Friday, December 8, 2017

The Spiritual Void

 We had our discussion group tonight, and we talked about the spiritual void.  The idea behind it is that people often feel an inner void within themselves that can come from an insatiable greed or desire for external things. When people are too attached with the satisfactions of the external world (or the constant pressure to survive and succeed) then they will start to experience a kind of void in themselves and be terrified of it.

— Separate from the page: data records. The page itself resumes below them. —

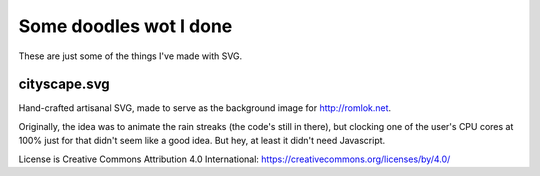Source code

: Some doodles wot I done
=======================

These are just some of the things I've made with SVG.


cityscape.svg
-------------

Hand-crafted artisanal SVG, made to serve as the background image for http://romlok.net.

Originally, the idea was to animate the rain streaks (the code's still in there), but clocking one of the user's CPU cores at 100% just for that didn't seem like a good idea.
But hey, at least it didn't need Javascript.

License is Creative Commons Attribution 4.0 International:
https://creativecommons.org/licenses/by/4.0/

  I have a slightly different take on this, and that is not to take the spiritual void as a lack but more so as an invitation to the spiritual life. So often, people are terrified of that sense of lack that they hardly see it for what it is, namely as a form of decompression that happens when we experience times of non-striving, or non-satisfaction. These instances of void often fail to happen in daily life because we happen to be surrounded by many distractions that can take the edge off the pains of withdrawal and decompression. But once we are caught in the cycle of desire, the fear of lack becomes so much greater and more awesome than the actual sense of lack in and of itself.
   Taking walks and even being alone can be good ways to reintroduce the void, along with meditative practices. Acquainting oneself with times of non-progress and "not getting anywhere" can yield profound experiences, such as the realization that "needs" are really only wants. Once we stop believing that our wants are our needs, there is this burden that is lifted off our shoulders, and we start to see ourselves more for who we are, not all of our strivings and addictions.
   If we think about the case of someone with substance abuse, it's not hard to realize that the substance and its accompanying pleasures are just a mask for the fear of void. But this void is not a bad thing at all: it's an opening to an experience of non-striving. But because I think this void means that I lose my self, or sense of self, I feel panic and anxiety. I think that the void experience does need to be taken in small doses, to acquaint oneself with the differences between want and need, and to realize that the sense of self is not so solid and real that we will die in not having it around.